10 ans de cette farce grotesque c’est assez ! Le temps est venu de faire savoir aux hommes du pouvoir que les artistes ne sont pas à vendre à l’encan et sans conditions à l’approche des élections, contre deux pages de papier glacé dans un livre pour touristes. Car enfin, quel observateur extérieur prendrait au sérieux un petit milieu de plasticiens qui aurait la complaisance de se placer sous une telle bannière, peinte aux couleurs d’une honteuse mascarade ? Intellectuels et artistes, allons-nous nous laisser instrumentaliser et n’être que les simples faire-valoir de quelques actions spectaculaires mais vides de toute substance tenant lieu ici de ‘‘politique culturelle’’ ? Ou bien tenterons-nous, d’adopter l’exigeante posture de l’intégrité ?

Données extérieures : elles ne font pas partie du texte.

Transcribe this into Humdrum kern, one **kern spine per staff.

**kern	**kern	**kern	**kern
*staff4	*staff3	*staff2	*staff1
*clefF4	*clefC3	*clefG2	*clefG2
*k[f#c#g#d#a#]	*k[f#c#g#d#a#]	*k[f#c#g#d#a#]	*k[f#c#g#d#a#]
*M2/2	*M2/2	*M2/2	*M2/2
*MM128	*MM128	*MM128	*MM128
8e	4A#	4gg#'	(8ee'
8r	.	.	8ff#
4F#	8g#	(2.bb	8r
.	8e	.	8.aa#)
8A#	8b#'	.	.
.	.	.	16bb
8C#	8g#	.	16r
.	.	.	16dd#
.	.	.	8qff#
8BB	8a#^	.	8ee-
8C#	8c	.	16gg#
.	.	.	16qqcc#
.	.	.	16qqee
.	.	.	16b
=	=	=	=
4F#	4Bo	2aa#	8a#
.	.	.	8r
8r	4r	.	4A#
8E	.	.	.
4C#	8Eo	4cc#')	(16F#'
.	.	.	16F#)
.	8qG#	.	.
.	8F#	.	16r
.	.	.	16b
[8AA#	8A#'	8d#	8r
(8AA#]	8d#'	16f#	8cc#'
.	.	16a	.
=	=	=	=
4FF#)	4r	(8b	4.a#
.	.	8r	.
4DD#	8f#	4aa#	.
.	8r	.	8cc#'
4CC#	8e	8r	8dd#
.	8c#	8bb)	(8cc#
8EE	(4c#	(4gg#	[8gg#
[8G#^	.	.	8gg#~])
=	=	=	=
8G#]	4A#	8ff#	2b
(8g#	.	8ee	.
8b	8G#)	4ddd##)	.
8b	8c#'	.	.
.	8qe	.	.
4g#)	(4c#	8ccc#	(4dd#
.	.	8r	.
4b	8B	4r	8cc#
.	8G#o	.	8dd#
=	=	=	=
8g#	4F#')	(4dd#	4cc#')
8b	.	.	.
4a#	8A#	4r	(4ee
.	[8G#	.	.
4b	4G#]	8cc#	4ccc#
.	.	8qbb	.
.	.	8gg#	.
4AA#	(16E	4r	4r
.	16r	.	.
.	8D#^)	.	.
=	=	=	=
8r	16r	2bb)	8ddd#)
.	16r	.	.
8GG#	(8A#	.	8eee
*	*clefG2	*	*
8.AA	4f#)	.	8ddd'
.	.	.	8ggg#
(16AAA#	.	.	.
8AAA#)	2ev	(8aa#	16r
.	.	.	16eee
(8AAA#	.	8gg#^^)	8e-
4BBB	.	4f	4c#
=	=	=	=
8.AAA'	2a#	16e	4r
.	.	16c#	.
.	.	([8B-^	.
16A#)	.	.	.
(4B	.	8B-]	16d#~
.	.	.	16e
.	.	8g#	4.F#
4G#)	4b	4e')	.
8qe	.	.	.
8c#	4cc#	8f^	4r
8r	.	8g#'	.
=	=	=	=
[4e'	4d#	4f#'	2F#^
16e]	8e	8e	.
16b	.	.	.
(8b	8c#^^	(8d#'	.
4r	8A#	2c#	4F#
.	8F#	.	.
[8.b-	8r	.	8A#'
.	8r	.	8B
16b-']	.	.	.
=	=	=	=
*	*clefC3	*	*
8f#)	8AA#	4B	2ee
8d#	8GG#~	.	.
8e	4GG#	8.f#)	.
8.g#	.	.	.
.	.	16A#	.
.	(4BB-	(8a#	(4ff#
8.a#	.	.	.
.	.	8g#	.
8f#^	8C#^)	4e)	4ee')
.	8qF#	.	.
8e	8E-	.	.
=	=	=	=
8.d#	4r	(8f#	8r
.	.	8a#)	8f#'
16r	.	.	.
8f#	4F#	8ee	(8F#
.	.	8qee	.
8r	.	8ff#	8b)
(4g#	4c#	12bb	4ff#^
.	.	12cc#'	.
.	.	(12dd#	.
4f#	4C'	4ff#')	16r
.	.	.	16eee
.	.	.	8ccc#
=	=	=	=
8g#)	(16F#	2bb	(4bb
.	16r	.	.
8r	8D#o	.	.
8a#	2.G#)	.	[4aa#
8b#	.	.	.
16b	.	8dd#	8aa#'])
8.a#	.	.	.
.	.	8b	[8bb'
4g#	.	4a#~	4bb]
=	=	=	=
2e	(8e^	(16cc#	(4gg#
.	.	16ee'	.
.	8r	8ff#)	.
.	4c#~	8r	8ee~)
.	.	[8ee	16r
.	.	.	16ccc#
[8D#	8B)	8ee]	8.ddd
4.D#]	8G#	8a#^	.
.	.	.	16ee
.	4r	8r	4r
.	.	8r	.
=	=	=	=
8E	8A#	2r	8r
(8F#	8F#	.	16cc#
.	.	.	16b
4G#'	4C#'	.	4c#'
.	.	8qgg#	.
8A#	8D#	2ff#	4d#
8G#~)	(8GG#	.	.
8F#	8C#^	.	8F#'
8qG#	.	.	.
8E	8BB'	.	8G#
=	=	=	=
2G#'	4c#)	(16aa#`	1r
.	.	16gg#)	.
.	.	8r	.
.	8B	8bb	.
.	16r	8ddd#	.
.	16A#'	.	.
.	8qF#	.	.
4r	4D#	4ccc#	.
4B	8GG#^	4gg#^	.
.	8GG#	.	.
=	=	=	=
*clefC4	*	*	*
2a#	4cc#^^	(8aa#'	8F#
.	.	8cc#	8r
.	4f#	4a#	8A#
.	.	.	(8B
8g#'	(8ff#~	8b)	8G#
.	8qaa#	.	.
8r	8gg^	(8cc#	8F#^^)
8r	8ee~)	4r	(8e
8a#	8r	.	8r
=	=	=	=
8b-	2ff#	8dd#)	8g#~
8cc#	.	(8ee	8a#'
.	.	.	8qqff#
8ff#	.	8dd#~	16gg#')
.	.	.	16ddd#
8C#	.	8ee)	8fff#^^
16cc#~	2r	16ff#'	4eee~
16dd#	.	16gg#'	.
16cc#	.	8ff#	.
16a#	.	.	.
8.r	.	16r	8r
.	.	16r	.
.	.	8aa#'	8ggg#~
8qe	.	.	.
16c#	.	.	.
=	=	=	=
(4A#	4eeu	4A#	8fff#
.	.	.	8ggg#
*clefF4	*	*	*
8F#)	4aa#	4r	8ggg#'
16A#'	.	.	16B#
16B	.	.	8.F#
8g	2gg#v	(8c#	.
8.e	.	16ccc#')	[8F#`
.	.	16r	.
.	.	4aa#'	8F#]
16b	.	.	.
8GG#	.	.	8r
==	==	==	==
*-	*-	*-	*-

Après avoir fait, dans quelques discours et manifestations commémoratives, le procès du colonialisme, il faut savoir rester cohérent dans nos actes. Ernest Pépin, (avec d’autres) directement impliqué dans cette affaire et par ailleurs directeur des Affaires Culturelles au Conseil Général devrait avoir quelque déclaration à faire. Nous l’entendons réclamer pour la Critique le droit d’exister. Je le prends donc au mot, car dans une démocratie, il faut répondre aux citoyens quand on est comptable du bien public. Demandons tous, d’une même voix, que soient décrochées des murs du Conseil Régional, les peintures de Réache, de manière officielle et définitive. Pour que la culture et l’art puissent, ici, signifier autre chose que l’hideux visage de l’aliénation. Un projet que même les plus pragmatiques d’entre nous, sur ce caillou des îles d’Amérique, ne sauraient qualifier d’utopie perdue tant il est à notre mesure.
Guadeloupe, le 29 janvier 2009
Jocelyn Valton, Critique d’Art – AICA
----------------------------------------------
Pour mémoire :
Liyannaj Kont Pwofitasiyon : Les non créolophones comprendront Union contre les abus.